= EXERCISE =
Locate each line in the records below that contains the string "görev", and copy every such line.

= DATA TO PROCESS =

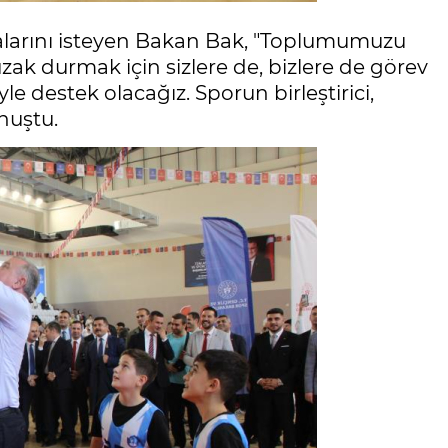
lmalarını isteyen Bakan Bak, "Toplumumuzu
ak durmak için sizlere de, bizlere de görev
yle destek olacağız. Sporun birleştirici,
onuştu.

--

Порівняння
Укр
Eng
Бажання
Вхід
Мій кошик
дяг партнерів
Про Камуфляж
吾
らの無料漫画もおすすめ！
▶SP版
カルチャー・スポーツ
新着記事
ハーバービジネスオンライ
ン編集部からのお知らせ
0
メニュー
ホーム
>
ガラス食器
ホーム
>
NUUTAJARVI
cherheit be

= RESPONSE TO THIS TASK =
ak durmak için sizlere de, bizlere de görev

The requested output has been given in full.